(ZU ERLEDIGENDE AUFGABEN):
A: Aktualisieren Sie den Lesetext, indem Sie die Passage von „Es sorgte für“ bis einschließlich „im Einzelnen konkretisiert.“ erneut wiedergeben. Ersetzen Sie darin „Textform“ durch „elektronischer Form“.
B: Zu welchem Datum erweiterte der Gesetzgeber laut Lesetext die rechtlichen Anforderungen an schriftlich niederzulegende Vertragsbedingungen?

(LESETEXT):

Nachweisgesetz: Der Arbeitsvertrag soll digitaler werden

Es sorgte für viel Zusatzaufwand bei Arbeitgebern im Zeitalter der Digitalisierung: Obwohl Arbeitsverträge zunehmend elektronisch abgeschlossen werden, hatte der Gesetzgeber zum 1. August 2022 die rechtlichen Anforderungen an schriftlich niederzulegende Vertragsbedingungen noch einmal erweitert und damit der papierlosen Praxis einen Strich durch die Rechnung gemacht.

Das vierte Bürokratieentlastungsgesetz (BEG IV) soll die Nachweispflichten nun vereinfachen und den Nachweis der wesentlichen Arbeitsbedingungen in Textform genügen lassen. Wie die künftige Regelung ausgestaltet werden soll, wurde in der am 19. Juni 2024 von der Bundesregierung beschlossenen Formulierungshilfe zur Ergänzung des Regierungsentwurfs nun im Einzelnen konkretisiert.

(ZU PRÜFENDE DATEN):
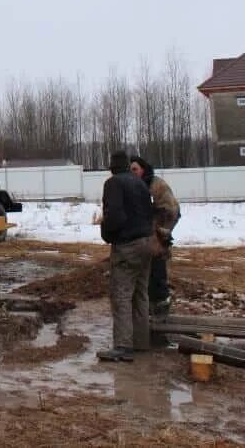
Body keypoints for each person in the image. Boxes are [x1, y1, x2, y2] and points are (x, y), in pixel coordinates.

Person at [97, 150, 154, 362]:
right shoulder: (138, 182)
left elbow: (115, 216)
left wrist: (107, 233)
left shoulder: (113, 184)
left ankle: (122, 346)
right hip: (147, 243)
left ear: (112, 166)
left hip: (127, 245)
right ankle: (140, 342)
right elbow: (149, 211)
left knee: (121, 294)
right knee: (140, 293)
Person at [130, 155, 180, 318]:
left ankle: (161, 314)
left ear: (143, 169)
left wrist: (162, 232)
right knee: (142, 280)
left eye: (135, 169)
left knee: (157, 277)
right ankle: (146, 316)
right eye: (130, 170)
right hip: (139, 242)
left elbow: (172, 210)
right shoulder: (131, 186)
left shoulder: (156, 185)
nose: (132, 172)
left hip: (156, 241)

(ANTWORTEN NACH NUMMER):
A:
Es sorgte für viel Zusatzaufwand bei Arbeitgebern im Zeitalter der Digitalisierung: Obwohl Arbeitsverträge zunehmend elektronisch abgeschlossen werden, hatte der Gesetzgeber zum 1. August 2022 die rechtlichen Anforderungen an schriftlich niederzulegende Vertragsbedingungen noch einmal erweitert und damit der papierlosen Praxis einen Strich durch die Rechnung gemacht.

Das vierte Bürokratieentlastungsgesetz (BEG IV) soll die Nachweispflichten nun vereinfachen und den Nachweis der wesentlichen Arbeitsbedingungen in elektronischer Form genügen lassen. Wie die künftige Regelung ausgestaltet werden soll, wurde in der am 19. Juni 2024 von der Bundesregierung beschlossenen Formulierungshilfe zur Ergänzung des Regierungsentwurfs nun im Einzelnen konkretisiert.

B: Zum 1. August 2022.